Consigne A >>
Recopiez à l'identique, dans les entrées, tout le passage allant de la ligne contenant « Family background, including » jusqu'à la ligne contenant « Notre projet est », ces deux lignes incluses.

Texte du document >>
Le débat sur le Brexit a été par moment si confus au Parlement britannique, depuis juin 2016, qu’il a fallu que la poussière retombe pour que l’on commence à discerner les tendances profondes de l’opinion britannique. Les Tories, un peu au-dessus de 40% si l’on fait la moyenne des sondages, retrouveraient leur score de juin 2017, mais avec la promesse, cette fois-ci, d’obtenir une majorité absolue. En effet, le Labour, qui talonnait les conservateurs en 2017, serait cette fois-ci légèrement en-dessous des 30%. Le retrait des candidats du Brexit Party de 350 circonscriptions est certainement décisif pour le maintien du parti conservateur à un score aussi élevé: malgré l’incapacité du parti à mettre en oeuvre le Brexit depuis trois ans et demi; malgré l’obstruction mise en oeuvre par Corbyn contre Johnson au Parlement à l’automne, les électeurs semblent retenir uniquement le fait que Johnson a ramené un nouvel accord de Bruxelles et qu’il est, de manière réaliste, le seul à pouvoir faire sortir le pays rapidement de la crise du Brexit. 

Il y a bien entendu des mouvements qui ne sont pas forcément favorables au parti conservateur: ils feront un faible score en Ecosse; le DUP nord-irlandais est opposé au nouvel accord de Brexit; les Libéraux-démocrates ont doublé leur score, à 15%, et ils espèrent bien s’implanter dans des circonscriptions où l’on a voté à la fois Tory et anti-Brexit ces dernières années. Cependant, toutes les projections en sièges, actuellement, promettent aux conservateurs au moins dix sièges en plus que ce qu’avait le parti dans le Parlement sortant: c’est-à-dire une majorité absolue. En fait, il aurait fallu que les Lib-Dems passent un accord avec le Labour, comme Nigel Farage en a passé un de facto avec les conservateurs pour que le rapport de forces soit modifiés en faveur des Remainers. 

Mais au fait, les élections portent-elles sur le Brexit? 

Le Labour entretient un espoir: l’avenir du système de santé publique, le National Health Service, est une question qui préoccupe les électeurs. Est-il possible de récupérer le sujet? Une brèche a semblé s’ouvrir suite à des déclarations de Donald Trump, vantant la possible entrée d’acteurs privés américains dans le secteur de la santé en Grande-Bretagne. Corbyn ne cesse de proclamer qu’il existe un plan dissimulé de démantèlement du NHS. Boris a certainement dû penser, à propos de Donald Trump, « Mon Dieu, gardez-moi de mes amis, je me charge de mes ennemis! »; néanmoins il a été le premier, dès son arrivée au 10 Downing Street à s’emparer du sujet, à promettre 40 nouveaux hôpitaux et la création de postes d’infirmières. Il est donc probable que les deux partis vont se neutraliser sur le sujet. Surtout, le Premier ministre sortant sait bien que l’idée s’est ancrée dans la population que beaucoup de décisions pourront être prises une fois le Brexit tranché. Cela joue en faveur de Boris Johnson.

Entrées fournies >>
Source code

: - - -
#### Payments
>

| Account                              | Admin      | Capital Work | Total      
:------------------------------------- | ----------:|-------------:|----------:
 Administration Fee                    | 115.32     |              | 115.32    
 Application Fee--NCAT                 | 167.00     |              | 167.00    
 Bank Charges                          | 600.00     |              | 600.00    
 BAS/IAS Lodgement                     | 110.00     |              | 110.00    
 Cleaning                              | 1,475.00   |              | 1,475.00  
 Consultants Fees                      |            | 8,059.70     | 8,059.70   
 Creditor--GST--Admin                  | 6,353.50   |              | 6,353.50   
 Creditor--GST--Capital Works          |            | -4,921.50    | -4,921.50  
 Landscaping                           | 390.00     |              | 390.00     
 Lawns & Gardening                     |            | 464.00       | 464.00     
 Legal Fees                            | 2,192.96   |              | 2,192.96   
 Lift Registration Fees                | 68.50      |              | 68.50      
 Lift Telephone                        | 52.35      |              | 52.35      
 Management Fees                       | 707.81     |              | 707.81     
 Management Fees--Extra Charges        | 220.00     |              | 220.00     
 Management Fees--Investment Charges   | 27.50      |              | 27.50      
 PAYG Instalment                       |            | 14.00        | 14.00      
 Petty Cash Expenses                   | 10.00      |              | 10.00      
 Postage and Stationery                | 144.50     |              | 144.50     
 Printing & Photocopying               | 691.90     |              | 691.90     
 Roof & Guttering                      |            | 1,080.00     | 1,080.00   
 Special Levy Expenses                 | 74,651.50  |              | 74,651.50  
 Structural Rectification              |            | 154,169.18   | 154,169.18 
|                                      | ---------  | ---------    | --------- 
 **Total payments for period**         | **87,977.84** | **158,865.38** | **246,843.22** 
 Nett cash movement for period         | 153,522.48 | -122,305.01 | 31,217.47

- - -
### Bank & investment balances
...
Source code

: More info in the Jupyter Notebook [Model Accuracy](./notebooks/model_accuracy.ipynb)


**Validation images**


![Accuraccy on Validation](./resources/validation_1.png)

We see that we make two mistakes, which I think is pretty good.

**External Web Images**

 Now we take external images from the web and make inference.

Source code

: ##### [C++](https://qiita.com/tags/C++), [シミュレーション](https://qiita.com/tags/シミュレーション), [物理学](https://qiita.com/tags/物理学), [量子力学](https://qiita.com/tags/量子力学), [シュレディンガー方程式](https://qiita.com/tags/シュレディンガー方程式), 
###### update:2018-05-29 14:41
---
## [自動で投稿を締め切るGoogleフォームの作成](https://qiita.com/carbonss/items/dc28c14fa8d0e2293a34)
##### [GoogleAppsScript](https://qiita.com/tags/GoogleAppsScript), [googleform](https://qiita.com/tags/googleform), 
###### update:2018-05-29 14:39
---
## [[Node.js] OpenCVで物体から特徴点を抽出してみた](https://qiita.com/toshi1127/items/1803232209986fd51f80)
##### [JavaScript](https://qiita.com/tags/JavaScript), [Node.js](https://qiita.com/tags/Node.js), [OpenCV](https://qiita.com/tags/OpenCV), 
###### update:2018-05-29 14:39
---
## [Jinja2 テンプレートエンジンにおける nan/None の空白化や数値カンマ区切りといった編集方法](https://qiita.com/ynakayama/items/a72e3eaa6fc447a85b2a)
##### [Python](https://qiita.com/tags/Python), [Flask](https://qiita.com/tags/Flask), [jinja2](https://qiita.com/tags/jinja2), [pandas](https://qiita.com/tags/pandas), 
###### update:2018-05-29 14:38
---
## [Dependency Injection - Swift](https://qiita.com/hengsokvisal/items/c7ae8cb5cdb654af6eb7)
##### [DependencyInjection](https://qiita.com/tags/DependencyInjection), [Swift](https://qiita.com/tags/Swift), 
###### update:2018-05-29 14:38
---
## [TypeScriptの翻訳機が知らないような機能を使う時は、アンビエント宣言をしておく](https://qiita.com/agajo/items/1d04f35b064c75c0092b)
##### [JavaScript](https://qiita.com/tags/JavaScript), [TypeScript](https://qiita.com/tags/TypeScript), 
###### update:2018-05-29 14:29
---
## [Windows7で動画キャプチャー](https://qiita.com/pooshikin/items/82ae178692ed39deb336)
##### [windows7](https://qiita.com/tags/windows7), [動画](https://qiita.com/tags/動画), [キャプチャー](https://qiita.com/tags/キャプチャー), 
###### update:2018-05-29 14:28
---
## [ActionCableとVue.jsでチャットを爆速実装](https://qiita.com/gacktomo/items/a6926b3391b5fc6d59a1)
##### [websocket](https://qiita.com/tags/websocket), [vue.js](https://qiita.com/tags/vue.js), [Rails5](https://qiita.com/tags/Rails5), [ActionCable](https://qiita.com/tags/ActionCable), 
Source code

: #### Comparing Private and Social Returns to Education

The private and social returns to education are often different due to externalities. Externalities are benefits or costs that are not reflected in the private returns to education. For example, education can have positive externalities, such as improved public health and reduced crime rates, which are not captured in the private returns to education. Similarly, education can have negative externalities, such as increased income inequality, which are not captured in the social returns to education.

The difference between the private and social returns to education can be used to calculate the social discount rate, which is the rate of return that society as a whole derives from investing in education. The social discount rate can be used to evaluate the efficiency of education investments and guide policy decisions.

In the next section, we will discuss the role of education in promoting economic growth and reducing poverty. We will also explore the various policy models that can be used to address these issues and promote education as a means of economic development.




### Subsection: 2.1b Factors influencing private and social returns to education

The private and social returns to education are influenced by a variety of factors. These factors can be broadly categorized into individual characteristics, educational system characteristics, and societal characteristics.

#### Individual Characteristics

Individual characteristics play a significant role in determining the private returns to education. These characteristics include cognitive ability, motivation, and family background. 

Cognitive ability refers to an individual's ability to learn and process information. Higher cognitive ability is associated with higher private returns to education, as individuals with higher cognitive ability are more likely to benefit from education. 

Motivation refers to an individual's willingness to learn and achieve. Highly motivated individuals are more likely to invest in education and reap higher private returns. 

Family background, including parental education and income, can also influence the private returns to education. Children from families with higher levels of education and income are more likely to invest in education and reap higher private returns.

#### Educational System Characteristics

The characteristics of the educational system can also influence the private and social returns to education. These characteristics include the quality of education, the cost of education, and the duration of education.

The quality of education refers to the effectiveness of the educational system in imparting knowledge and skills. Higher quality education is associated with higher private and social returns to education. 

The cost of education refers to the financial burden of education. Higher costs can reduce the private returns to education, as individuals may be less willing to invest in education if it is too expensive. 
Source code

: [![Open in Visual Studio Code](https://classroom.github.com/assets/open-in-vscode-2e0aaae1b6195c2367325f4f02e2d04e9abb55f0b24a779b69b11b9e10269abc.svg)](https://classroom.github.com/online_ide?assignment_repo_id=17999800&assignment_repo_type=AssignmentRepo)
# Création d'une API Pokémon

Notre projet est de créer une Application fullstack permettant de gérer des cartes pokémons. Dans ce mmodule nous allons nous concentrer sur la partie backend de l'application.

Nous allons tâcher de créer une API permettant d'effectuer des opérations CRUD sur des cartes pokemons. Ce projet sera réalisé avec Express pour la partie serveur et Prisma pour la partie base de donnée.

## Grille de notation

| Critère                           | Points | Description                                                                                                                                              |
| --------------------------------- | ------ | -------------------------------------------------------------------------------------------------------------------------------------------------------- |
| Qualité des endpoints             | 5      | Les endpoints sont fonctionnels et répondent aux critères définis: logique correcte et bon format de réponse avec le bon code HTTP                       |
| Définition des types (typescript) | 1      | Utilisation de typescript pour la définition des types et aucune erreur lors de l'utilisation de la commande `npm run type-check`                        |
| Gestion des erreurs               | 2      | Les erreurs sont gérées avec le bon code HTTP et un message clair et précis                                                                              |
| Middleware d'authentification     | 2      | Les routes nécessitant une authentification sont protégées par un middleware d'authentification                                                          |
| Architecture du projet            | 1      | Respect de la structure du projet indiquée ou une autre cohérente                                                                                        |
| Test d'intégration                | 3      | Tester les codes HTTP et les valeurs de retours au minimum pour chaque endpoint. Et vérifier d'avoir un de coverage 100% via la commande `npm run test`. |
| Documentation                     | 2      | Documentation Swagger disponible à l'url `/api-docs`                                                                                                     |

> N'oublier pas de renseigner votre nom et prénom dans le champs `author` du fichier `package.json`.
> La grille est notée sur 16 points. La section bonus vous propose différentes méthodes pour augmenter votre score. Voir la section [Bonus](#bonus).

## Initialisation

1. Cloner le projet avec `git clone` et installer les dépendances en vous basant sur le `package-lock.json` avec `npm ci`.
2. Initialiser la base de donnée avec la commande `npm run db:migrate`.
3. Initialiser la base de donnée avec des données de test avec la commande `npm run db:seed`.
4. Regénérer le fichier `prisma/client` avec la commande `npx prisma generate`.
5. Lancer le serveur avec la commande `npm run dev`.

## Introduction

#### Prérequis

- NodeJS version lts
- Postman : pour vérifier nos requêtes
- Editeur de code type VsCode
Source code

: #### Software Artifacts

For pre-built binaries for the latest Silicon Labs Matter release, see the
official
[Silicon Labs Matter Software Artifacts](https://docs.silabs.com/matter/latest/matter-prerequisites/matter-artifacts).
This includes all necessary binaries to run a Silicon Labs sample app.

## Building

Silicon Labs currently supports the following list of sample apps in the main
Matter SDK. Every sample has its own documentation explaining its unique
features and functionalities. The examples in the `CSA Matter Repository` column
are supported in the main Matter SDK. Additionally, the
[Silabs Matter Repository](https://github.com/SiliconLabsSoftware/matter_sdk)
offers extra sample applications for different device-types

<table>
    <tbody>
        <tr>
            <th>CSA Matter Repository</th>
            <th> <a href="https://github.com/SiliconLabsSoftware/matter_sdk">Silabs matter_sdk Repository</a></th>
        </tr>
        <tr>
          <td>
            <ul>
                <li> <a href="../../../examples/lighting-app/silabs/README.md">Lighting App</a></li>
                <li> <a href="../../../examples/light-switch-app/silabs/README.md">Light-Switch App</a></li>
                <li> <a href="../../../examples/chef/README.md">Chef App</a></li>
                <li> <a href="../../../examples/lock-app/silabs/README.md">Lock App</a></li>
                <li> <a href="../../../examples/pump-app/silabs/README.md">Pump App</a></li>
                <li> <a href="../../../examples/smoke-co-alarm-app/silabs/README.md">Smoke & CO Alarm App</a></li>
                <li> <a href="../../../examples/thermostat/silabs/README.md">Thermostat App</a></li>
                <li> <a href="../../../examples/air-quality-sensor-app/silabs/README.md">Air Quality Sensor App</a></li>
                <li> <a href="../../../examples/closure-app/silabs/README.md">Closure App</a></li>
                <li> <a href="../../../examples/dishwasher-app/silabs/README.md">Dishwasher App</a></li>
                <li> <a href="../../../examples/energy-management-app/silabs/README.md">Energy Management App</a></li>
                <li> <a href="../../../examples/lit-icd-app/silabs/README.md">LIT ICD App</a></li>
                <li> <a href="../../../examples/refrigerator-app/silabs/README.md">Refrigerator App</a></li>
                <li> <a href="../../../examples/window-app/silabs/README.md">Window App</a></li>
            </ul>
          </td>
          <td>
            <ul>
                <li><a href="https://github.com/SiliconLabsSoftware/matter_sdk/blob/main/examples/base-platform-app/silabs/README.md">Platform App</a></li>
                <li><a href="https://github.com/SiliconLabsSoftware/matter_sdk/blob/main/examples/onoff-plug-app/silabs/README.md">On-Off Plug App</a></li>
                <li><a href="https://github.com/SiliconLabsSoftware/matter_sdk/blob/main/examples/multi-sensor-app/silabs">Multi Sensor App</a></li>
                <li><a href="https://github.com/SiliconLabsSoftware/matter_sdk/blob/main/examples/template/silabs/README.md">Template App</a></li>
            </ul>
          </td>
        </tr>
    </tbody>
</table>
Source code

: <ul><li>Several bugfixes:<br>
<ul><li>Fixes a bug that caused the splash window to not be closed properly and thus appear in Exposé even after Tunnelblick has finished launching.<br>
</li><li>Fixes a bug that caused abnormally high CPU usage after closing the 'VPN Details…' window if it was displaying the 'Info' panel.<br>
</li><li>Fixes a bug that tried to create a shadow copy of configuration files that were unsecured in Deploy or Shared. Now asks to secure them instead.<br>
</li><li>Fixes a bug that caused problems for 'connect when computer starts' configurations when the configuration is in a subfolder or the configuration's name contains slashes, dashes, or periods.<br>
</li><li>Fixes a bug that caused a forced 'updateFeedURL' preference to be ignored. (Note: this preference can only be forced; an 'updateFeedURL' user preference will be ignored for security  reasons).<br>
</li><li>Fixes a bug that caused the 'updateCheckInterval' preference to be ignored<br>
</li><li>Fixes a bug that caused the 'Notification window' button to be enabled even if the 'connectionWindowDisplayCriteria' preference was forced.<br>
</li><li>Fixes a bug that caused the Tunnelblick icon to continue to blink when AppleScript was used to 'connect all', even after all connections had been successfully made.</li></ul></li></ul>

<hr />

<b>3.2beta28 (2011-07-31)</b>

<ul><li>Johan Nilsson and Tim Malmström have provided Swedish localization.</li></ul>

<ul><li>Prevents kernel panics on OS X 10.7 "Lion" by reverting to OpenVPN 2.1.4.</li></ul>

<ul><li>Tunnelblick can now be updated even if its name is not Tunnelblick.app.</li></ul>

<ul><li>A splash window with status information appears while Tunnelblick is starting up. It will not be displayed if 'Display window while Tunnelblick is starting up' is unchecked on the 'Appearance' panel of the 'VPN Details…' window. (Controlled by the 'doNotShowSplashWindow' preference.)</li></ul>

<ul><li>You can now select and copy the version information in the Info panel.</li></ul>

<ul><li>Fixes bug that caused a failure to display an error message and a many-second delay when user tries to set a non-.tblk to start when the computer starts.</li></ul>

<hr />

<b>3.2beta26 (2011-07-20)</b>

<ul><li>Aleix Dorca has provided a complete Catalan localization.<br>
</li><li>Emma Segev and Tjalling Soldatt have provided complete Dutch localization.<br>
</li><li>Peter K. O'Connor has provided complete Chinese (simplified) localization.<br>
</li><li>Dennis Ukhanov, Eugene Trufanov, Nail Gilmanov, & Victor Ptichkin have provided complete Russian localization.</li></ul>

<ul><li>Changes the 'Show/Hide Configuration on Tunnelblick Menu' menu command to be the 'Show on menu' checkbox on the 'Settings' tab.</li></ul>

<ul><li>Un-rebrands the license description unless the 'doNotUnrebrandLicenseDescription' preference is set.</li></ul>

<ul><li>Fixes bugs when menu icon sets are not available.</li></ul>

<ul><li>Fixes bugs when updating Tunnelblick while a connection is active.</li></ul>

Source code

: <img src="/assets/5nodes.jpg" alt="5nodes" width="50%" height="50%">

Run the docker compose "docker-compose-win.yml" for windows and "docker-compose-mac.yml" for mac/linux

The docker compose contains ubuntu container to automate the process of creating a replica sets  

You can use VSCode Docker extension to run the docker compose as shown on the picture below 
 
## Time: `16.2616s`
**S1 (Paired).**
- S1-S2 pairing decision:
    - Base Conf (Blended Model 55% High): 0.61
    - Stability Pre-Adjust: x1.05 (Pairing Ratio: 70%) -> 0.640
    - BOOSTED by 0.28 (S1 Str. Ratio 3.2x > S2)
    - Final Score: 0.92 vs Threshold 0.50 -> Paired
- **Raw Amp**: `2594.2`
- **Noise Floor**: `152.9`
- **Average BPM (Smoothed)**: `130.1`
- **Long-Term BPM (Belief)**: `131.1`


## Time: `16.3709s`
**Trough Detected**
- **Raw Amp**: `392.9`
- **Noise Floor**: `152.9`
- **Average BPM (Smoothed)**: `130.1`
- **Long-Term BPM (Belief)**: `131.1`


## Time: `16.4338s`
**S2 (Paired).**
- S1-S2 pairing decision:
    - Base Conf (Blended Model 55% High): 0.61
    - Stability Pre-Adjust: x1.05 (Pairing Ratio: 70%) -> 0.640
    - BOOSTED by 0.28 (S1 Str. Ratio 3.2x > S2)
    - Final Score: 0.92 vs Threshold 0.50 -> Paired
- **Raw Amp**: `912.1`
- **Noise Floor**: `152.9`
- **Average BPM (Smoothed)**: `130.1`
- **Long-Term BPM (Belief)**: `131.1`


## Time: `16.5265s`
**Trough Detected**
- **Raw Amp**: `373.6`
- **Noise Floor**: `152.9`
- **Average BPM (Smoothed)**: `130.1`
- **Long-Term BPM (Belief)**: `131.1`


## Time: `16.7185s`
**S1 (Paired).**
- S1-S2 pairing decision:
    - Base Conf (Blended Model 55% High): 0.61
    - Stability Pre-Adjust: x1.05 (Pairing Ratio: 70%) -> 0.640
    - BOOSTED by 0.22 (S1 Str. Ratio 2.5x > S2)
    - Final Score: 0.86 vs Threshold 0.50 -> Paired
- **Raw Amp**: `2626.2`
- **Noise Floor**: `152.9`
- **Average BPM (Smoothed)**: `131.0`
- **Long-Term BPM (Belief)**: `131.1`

Consigne B >>
Prolongez le texte sur les élections britanniques et le Brexit à partir de sa dernière phrase.

Réponse rédigée A >>
Family background, including parental education and income, can also influence the private returns to education. Children from families with higher levels of education and income are more likely to invest in education and reap higher private returns.

#### Educational System Characteristics

The characteristics of the educational system can also influence the private and social returns to education. These characteristics include the quality of education, the cost of education, and the duration of education.

The quality of education refers to the effectiveness of the educational system in imparting knowledge and skills. Higher quality education is associated with higher private and social returns to education. 

The cost of education refers to the financial burden of education. Higher costs can reduce the private returns to education, as individuals may be less willing to invest in education if it is too expensive. 
Source code

: [![Open in Visual Studio Code](https://classroom.github.com/assets/open-in-vscode-2e0aaae1b6195c2367325f4f02e2d04e9abb55f0b24a779b69b11b9e10269abc.svg)](https://classroom.github.com/online_ide?assignment_repo_id=17999800&assignment_repo_type=AssignmentRepo)
# Création d'une API Pokémon

Notre projet est de créer une Application fullstack permettant de gérer des cartes pokémons. Dans ce mmodule nous allons nous concentrer sur la partie backend de l'application.

Réponse rédigée B >>
Dès son arrivée à Downing Street, le successeur de Theresa May avait commencé à marteler des engagements sur le NHS, sur la création de 20 000 postes de policiers, sur l’introduction d’un contrôle plus strict de l’immigration. Johnson a aussi un programme écologique affirmé - une tradition chez les Tories, depuis au moins les années 1980. Dans la profession de foi rendue publique aujourd’hui 24 novembre 2019, les conservateurs s’engagent également à ne pas augmenter la TVA durant la prochaine législature. Johnson a bien l’intention de jouer à fond du repoussoir qu’est la réputation de socialiste de Jeremy Corbyn. C’est moins la question de l’avenir du système de soins publics qui est en jeu, en l’occurrence, que la question de la capacité à financer ce système. Boris Johnson a beau jeu de souligner que les conservateurs, une fois au gouvernement, ont souvent plus de rentrées fiscales que leurs adversaires. 

Boris Johnson et le retour du « One Nation Party »

En fait, il faut bien comprendre que la géographie des deux grands partis, conservateurs et Labour, est en train de changer. Ce sera sans doute le résultat les plus spectaculaire de ces élections: le parti travailliste glissant vers le Sud, vers l’Angleterre des Anywheres; tandis que le parti conservateur redevient un parti capable de parler aux Somewheres, à cette Angleterre populaire qui a voté pour le Brexit. Tous les sondeurs sont d’accord pour pronostiquer de lourdes pertes au Labour dans les régions du nord de l’Angleterre et au Pays de Galles, où l’on a largement voté Leave. 

Par petites touches, le Premier ministre explique au pays, au fur et à mesure de la campagne, qu’il faut sortir du néolibéralisme des années 1990-2015; Margaret Thatcher est louée par lui plus comme patriote lucide sur l’Europe que comme réformatrice des cadres de l’économie et de la société. Le parti revient à ses fondamentaux, les principes fondateurs des années 1840, lorsque Benjamin Disraeli demandait que l’on réunisse « les deux nations » que la révolution industrielle avait fait émerger au sein de la société britannique sous l’effet des inégalités. Ces dernières décennies, l’idée du One Nation Toryism n’était guère plus qu’un slogan. A présent, elle semble redevenir réalité.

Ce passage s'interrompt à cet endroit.